REQUIRED WORK: Apart from the pictures, reproduce the data below exactly as it stands.
___ EXERCISE DATA
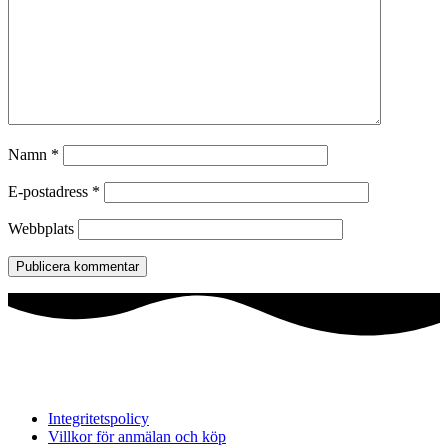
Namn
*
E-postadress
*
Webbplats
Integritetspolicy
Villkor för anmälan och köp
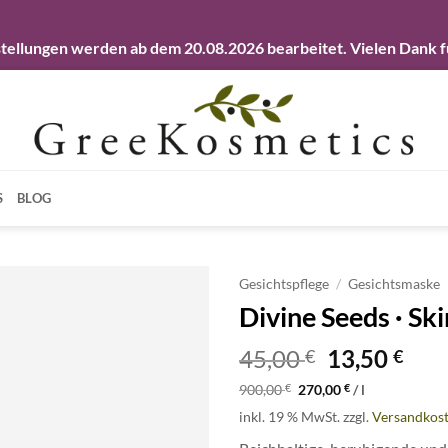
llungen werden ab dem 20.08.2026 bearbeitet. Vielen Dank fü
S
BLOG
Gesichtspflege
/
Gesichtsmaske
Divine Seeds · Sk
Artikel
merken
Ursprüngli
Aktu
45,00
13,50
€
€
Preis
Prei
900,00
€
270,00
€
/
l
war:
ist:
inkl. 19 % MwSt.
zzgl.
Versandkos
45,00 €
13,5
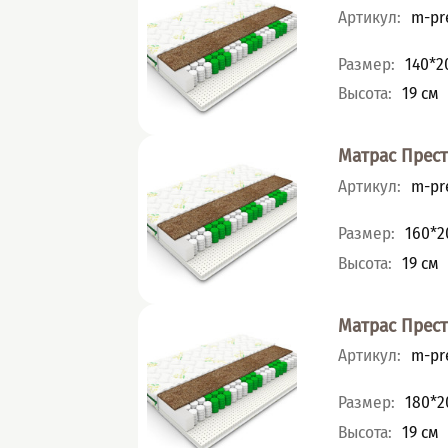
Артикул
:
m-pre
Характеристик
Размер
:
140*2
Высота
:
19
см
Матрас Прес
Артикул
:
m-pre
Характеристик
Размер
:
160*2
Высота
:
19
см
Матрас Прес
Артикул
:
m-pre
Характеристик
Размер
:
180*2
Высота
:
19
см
______
ANSWER SECTION:
Namn
*
E-postadress
*
Webbplats
Integritetspolicy
Villkor för anmälan och köp
llungen werden ab dem 20.08.2026 bearbeitet. Vielen Dank fü
S
BLOG
Gesichtspflege
/
Gesichtsmaske
Divine Seeds · Sk
Artikel
merken
Ursprüngli
Aktu
45,00
13,50
€
€
Preis
Prei
900,00
€
270,00
€
/
l
war:
ist:
inkl. 19 % MwSt.
zzgl.
Versandkos
45,00 €
13,5
Артикул
:
m-pre
Характеристик
Размер
:
140*2
Высота
:
19
см
Матрас Прес
Артикул
:
m-pre
Характеристик
Размер
:
160*2
Высота
:
19
см
Матрас Прес
Артикул
:
m-pre
Характеристик
Размер
:
180*2
Высота
:
19
см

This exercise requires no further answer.